Live births per retrieval is the number or percentage of live births that result from the total number of egg retrievals performed. This percentage is higher than that of live births resulting from initiated cycles, because sometimes a cycle is started but the ovaries do not respond sufficiently. In these cases, the cycle is canceled because there are too few eggs to retrieve.

Understanding the Statistics

As a member of SART and the American Society for Reproductive Medicine, NYU Langone’s Fertility Center reports ART cycle statistics annually. The traditional three-year lag in reports published by the Centers for Disease Control and Prevention has been shortened by a new electronic reporting process. However, collecting live birth statistics for cycles initiated in one particular year always continues into the next in order to record the birth of babies conceived in the previous year. 

ART cycle outcomes are measured in very different ways, so it’s important to understand the statistical subtleties when comparing a clinic's success rates to others. Also, the reported outcomes relate only to ART cycles and do not reflect live births that result from other infertility therapies, such as artificial insemination with ovulation induction using fertility medications.
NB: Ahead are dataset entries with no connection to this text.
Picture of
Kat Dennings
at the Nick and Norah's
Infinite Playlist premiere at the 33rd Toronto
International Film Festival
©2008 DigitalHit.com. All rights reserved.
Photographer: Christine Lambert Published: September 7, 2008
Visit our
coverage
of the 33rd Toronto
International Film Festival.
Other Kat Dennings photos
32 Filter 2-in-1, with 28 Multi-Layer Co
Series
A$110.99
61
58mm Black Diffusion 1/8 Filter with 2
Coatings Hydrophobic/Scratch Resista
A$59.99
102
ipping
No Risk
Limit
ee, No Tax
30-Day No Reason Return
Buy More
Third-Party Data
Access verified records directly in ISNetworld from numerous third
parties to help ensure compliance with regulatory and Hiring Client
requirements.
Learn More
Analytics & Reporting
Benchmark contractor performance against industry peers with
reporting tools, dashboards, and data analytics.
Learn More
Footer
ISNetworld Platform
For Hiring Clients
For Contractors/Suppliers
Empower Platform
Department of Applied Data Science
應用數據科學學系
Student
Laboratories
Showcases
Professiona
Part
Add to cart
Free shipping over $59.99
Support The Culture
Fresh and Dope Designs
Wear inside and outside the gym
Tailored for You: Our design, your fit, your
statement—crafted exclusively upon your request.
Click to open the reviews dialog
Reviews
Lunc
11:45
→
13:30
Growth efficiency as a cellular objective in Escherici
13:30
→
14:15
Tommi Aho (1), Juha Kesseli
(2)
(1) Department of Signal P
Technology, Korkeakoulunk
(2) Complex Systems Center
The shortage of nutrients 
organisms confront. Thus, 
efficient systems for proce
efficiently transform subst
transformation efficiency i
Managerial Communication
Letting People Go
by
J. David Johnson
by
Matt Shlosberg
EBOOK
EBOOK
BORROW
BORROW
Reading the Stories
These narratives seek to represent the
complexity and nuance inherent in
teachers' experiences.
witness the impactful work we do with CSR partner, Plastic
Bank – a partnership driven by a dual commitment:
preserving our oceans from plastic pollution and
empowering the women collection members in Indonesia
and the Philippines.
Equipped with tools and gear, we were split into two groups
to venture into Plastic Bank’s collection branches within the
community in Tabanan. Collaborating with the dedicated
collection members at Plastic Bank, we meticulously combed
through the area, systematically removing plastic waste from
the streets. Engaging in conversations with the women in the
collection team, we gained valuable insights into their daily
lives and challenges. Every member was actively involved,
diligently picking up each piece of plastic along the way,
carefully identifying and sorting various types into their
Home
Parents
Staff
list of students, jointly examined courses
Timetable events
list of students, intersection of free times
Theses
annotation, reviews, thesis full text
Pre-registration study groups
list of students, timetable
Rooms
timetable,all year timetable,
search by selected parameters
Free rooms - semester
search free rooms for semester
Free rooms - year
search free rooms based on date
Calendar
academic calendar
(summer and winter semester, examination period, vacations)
A program's success rate varies depending on the methodology used for reporting outcomes. Because statistics are collected at different stages of an ART cycle, and cycles may fail at various points for different reasons, successes reported at one stage may not be the same at the next. Only a percentage of ART cycles initiated result in pregnancy, and even fewer in a live birth. 

The rate of live births can be calculated as a percentage of initiated cycles, egg retrievals, or embryo transfers, which can also determine a clinic’s success rate. For example, the percentage of live births per initiated cycle is lower than that of egg retrieval. Initiated cycles may be canceled before retrieval because there are not enough eggs, or the quality is too low, to make the surgery worthwhile. 

Because most egg retrievals yield eggs and are used for an embryo transfer, many look at the pregnancy rate per embryo transfer as the primary way to evaluate success.